O Welfare State não pode ser interpretado
como mera reforma do capitalismo, mas como uma grande transformação econômica,
social e política. Ele é, nesse sentido, revolucionário. Não foi um presente de
governos ou empresas, mas a consequência de potentes lutas sociais que
conseguiram negociar a repartição da riqueza. Isso fica sintetizado na
emergência de um Estado que institucionalizou a ética da solidariedade.
O indivíduo cedeu lugar ao cidadão portador de direitos. As gerações que cresceram
sob o manto generoso da proteção social e do pleno emprego acabaram, porém, por
naturalizar tais conquistas. As novas e prósperas classes médias esqueceram que
seus pais e avós lutaram e morreram por isso. Um esquecimento que custa e
custará muito caro às gerações atuais e futuras. Caminhamos para um Estado de
Mal-Estar Social.
No mundo, caminhamos para um Estado de
Mal-Estar Social
Essa regressão social se iniciou quando
começamos a libertar a economia dos limites impostos pela sociedade, já no
início dos anos 70. Sob o ideário liberal dos mercados, em nome da eficiência e
da competição, a ética da solidariedade foi substituída pela ética da
concorrência ou do desempenho. É o seu desempenho individual no mercado que
define a sua posição na sociedade: vencedor ou perdedor. Ainda que a grande
maioria seja perdedora e não concorra em condições de igualdade, não existem
outras classificações possíveis. Não por acaso o principal slogan do movimento
Occupy Wall Street é “somos os 99%”. Não por acaso, grande parte da população
espanhola está indignada.
Como acreditar que precisamos escolher entre
o caos e a austeridade
fiscal dos Estados, se essa austeridade é o próprio caos? Como aceitar
que grande parte da carga tributária seja diretamente direcionada para as mãos
de quem ocupa o trono do 1%, os detentores de carteiras de títulos financeiros?

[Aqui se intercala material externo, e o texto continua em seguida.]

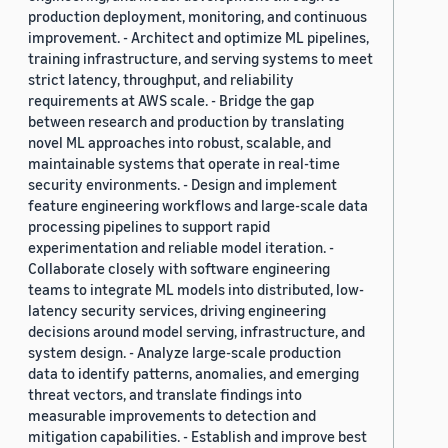
production deployment, monitoring, and continuous
improvement. - Architect and optimize ML pipelines,
training infrastructure, and serving systems to meet
strict latency, throughput, and reliability
requirements at AWS scale. - Bridge the gap
between research and production by translating
novel ML approaches into robust, scalable, and
maintainable systems that operate in real-time
security environments. - Design and implement
feature engineering workflows and large-scale data
processing pipelines to support rapid
experimentation and reliable model iteration. -
Collaborate closely with software engineering
teams to integrate ML models into distributed, low-
latency security services, driving engineering
decisions around model serving, infrastructure, and
system design. - Analyze large-scale production
data to identify patterns, anomalies, and emerging
threat vectors, and translate findings into
measurable improvements to detection and
mitigation capabilities. - Establish and improve best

Por que a posse de tais papéis que representam direitos à apropriação da renda
e da riqueza gerada pela totalidade da sociedade ganham preeminência diante das
necessidades da vida dos cidadãos? Por que os homens do século XXI submetem aos
ditames do ganho financeiro estéril o direito ao conforto, à educação e à
cultura?
As respostas para tais questões não serão
encontradas nos meios de comunicação de massa. Os espaços de informação e de
formação da consciência política e coletiva foram ocupados por aparatos
comprometidos com a força dos mais fortes e controlado pela hegemonia das
banalidades. É mais importante perguntar o que o sujeito comeu no café da manhã
do que promover reflexões sobre os rumos da humanidade.

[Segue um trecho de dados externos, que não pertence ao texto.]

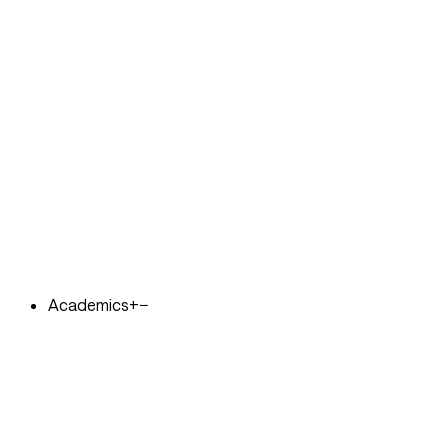
Academics
+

A civilização precisa ser defendida. As
promessas da modernidade ainda não foram entregues. A autonomia do indivíduo
significa a liberdade de se autorrealizar. Algo impensável para o homem que
precisa preocupar-se cotidianamente com sua sobrevivência física e material.
Isso implica uma selvageria que deveria ficar restrita a uma alcateia de lobos
ferozes. Ao longo dos últimos 200 anos de história do capitalismo, o homem
controlou a natureza e criou um nível de riqueza capaz de garantir a
sobrevivência e o bem-estar de toda a população do planeta. Isso não pode ficar
restrito para uma ínfima parte. Mesmo porque, o bem-estar de um só é possível
quando os demais à sua volta se encontram na mesma situação. Caso contrário, a
reação é inevitável, violenta e incontrolável. A liberdade só é possível com
igualdade e respeito ao outro. É preciso colocar novamente em movimento as
engrenagens da civilização.
*Economista e professor
Publicado na edição n° 1291 de CartaCapital, em 27 de dezembro de 2023.
2 comentários:
Muito bom o artigo.
Como sempre, o grande economista e colunista dá uma aula de Economia e interesse público. Outros economistas preferem defender os interesses dos seus patrões, ou os seus próprios...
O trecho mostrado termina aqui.